When Andre says that night’s menu must be changed, it’s changed. Equally, when Andre says the show’s over, it’s over. 

The film is structured like an inverse detective story. You begin knowing how it ends, so there’s no mystery there—nor, for that matter, as to why Andre decided to call it a day. From start to finish, the film is peppered with soundbites of him trying to explain himself to his bewildered staff/friends/patrons/journalists.

Some of these are torturously saccharine (‘I found the missing 1% after chasing perfection, and it was in me all along. In my soul.’). But neither Andre nor the film are coy about the answer, which is simply: he had accomplished what he set out to do, realised he was happy, and wanted to move on. 

As such, as the film unfolds, it becomes clear that asking “but why did he quit?!?!?!” is missing the point. In fact, what it really seems to be suggesting is: why not?

With the way it counts down to the end—T-4 months; T-15 days; the night before; the day of — the film could be depressing, but it isn’t. While it is certainly an elegy for the shuttered restaurant, it is not funereal. Instead, it feels like a celebration of something well loved.

In the restaurant’s last days, customers flock for one last hurrah, including Andre’s old mentor from France. There are so many people scheduled for the last lunch that Pam struggles to fit them all in. 

Footage of Andre and Pam talking to customers is interspersed with photos from their Michelin award ceremony. The commis chef recounts how she worked her way up, coming in as a customer and refusing to leave until Andre gave her a job.

On their final day of service, Valentine’s Day 2018, Andre makes Taiwanese beef noodle soup for the last staff lunch—a daily ritual in which the kitchen staff take turns to cook for each other, serving the foods they like best.

"You might ask, why now? Because this is the best moment of my life."

What the film ultimately seems to suggest is this: a good thing coming to an end doesn’t make it any less good. There is nothing to regret in letting go of something which has run its course.

Choosing to leave at the height of the party doesn’t have to be quixotic; all you have to do is want it. And the true measure of success isn’t how well you do by other people’s standards: it’s whether you get to choose your own terms at all.

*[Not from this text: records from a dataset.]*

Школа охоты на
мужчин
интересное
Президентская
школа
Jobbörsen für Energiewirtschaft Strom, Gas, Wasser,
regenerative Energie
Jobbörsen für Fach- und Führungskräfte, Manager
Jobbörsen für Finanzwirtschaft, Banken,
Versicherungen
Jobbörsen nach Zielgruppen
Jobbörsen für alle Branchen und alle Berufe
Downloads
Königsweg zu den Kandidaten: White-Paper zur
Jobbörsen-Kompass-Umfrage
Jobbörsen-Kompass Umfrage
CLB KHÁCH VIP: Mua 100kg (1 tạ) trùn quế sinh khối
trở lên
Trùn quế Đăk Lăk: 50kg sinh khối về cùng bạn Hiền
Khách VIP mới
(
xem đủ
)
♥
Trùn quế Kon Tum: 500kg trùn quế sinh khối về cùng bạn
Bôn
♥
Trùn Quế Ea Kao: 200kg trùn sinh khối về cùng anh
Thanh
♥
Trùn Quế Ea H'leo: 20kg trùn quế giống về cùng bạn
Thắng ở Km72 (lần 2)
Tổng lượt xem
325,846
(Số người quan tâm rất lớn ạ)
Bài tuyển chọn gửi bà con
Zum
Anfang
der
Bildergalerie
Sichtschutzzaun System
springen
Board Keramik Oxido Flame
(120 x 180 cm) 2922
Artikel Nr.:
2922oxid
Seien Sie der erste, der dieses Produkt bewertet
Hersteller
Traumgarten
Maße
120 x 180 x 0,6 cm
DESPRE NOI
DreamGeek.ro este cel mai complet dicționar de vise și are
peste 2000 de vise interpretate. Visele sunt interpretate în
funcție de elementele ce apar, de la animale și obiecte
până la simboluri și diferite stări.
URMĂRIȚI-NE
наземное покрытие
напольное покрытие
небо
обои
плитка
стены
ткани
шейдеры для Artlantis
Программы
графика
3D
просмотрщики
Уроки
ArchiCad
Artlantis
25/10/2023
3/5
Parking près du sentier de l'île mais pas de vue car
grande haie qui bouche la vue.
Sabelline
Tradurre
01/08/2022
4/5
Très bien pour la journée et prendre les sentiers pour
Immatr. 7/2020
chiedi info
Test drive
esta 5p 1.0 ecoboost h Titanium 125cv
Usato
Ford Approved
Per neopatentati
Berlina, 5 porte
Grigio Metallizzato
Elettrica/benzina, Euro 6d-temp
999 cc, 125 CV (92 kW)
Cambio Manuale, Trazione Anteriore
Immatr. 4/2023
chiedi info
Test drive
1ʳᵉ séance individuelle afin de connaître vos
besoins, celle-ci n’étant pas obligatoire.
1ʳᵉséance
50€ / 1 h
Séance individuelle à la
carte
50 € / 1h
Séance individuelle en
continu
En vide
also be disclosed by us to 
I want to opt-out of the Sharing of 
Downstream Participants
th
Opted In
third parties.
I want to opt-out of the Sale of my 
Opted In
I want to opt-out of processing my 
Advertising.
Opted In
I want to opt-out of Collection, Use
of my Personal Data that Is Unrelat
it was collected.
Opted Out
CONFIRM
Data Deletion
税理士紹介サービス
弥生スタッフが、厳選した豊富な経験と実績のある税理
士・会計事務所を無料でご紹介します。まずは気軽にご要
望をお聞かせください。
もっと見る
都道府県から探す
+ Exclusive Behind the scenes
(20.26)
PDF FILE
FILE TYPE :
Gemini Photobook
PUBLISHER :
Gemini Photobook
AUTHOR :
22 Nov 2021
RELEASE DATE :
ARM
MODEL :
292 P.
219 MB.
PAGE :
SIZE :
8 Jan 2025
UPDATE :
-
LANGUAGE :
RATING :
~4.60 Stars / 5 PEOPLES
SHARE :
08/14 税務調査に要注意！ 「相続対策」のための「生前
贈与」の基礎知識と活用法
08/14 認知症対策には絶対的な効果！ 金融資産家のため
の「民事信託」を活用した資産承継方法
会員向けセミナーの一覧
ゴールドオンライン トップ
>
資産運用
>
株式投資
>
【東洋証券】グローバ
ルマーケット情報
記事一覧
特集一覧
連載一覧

In this last sense, particularly, Restaurant Andre was a unicorn. Never mind the accolades and the booked-out tables for a minute. As Andre notes, cooking isn’t just about the expensive or exotic — but few restaurants have the luxury of working with the range and quality of ingredients that Restaurant Andre did, or a staff as close-knit and loyal. 

And how many have the option of leaving on a high at all, rather than fighting steadily dwindling profit margins until closing becomes inevitable? In the wake of the carnage wrought by the pandemic on the F&B industry, watching Andre and His Olive Tree feels almost like fantasy, the rare idealist’s vision that beat the odds to make it, and got to call when and how it made an exit.

It is a little romantic and a lot wistful. It is a little cerebral and a lot poignant. Its notes might not all be precisely balanced, but it is perfectly bittersweet.